Achiral Plasmon Nanostructures for Identifying Single-Walled Carbon Nanotube Enantiomers via Enhancing Their Raman Optical Activity

Abstract

Single-walled carbon nanotube (SWCNT) enantiomers are useful for mechanism research and application exploration in optoelectronic components, integrated circuits, biophotonics, and other applications due to their tunable and uniformly responsive photoelectric properties. Herein, surface-enhanced Raman optical activity (ROA) was utilized to identify the structure and behavior of SWCNT enantiomers with a sensitivity of two to four SWCNTs/μm² driven by the achiral plasmon nanostructure. The achiral plasmon nanostructure with C₆ symmetry was adopted to convert far-field chiral light to significantly enhanced near-field light. The resultant Raman scattering intensities of SWCNT enantiomers with chiral indices of (7, 6) and (13, −6) have been increased ∼40 times by the achiral plasmon nanostructure compared with the SWCNT enantiomers dispersed on the silicon wafer by the same method.
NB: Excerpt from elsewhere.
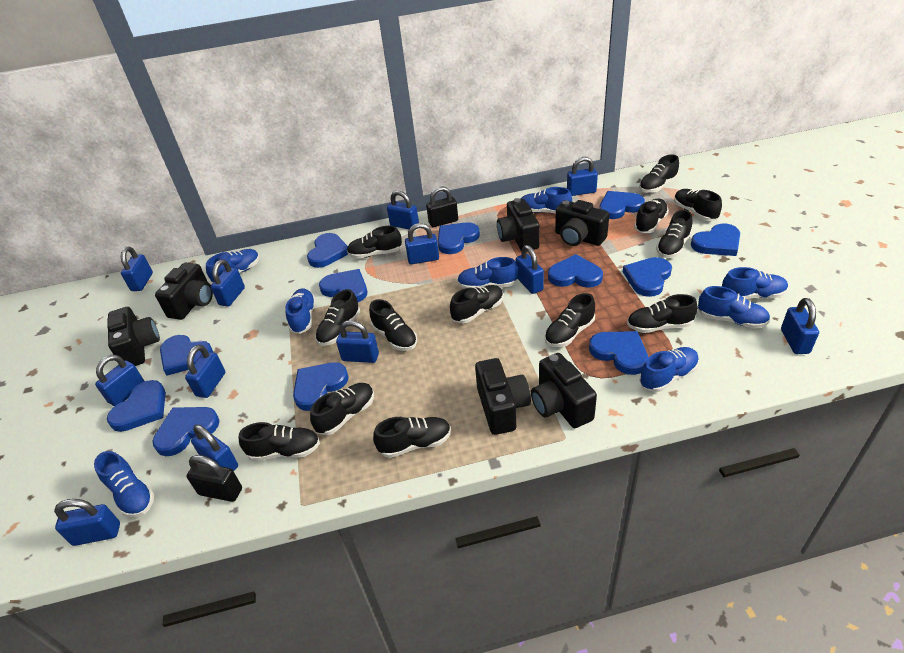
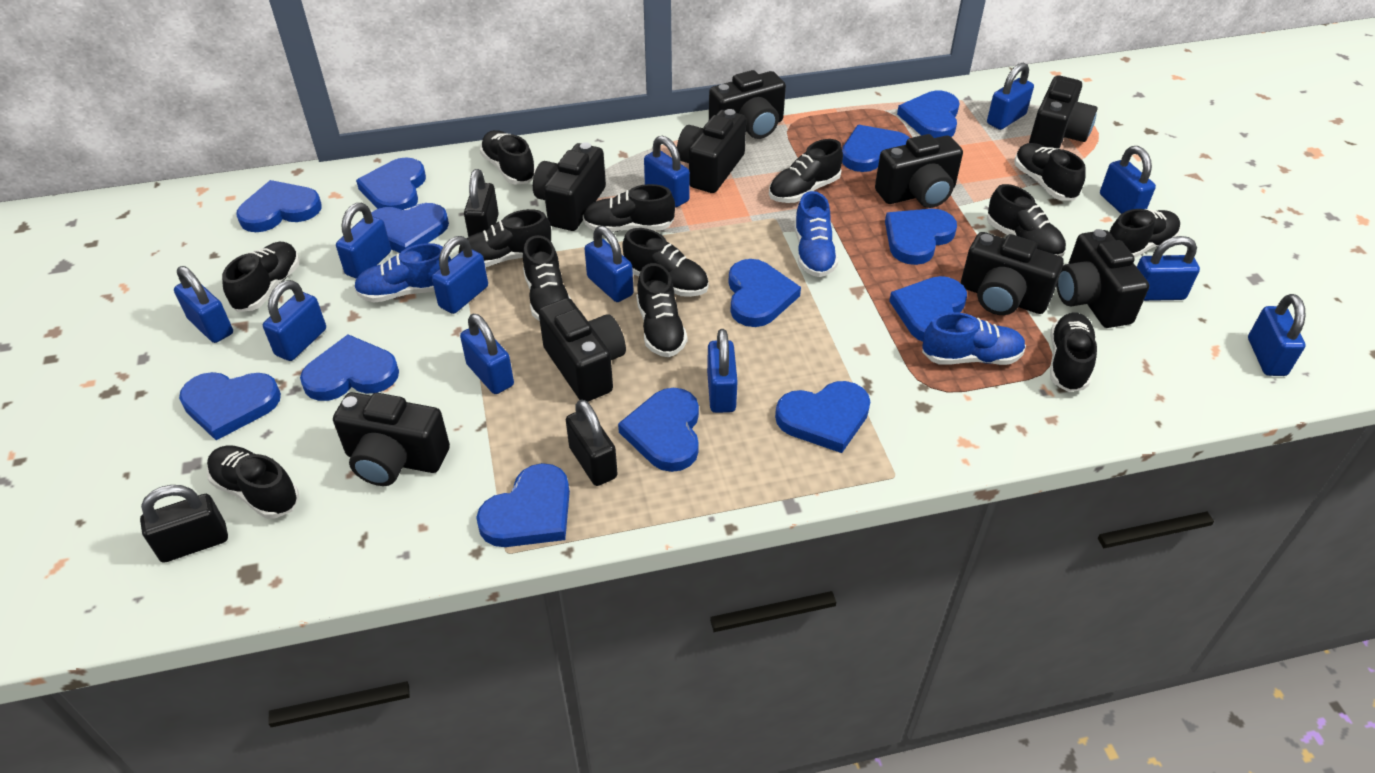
black camera: 6 -> 9
black padlock: 2 -> 3
blue heart: 12 -> 13
blue shoe: 8 -> 3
Thus, the difference of chiral near-field enhanced Raman scattering intensities of SWCNT enantiomers can break the limitation of the background noise to obtain the ROA spectra with vibrational-level information on target analytes. Our strategy provides a convenient and effective platform for identifying SWCNT enantiomers, as well as with extension function for ROA examination of molecular enantiomers.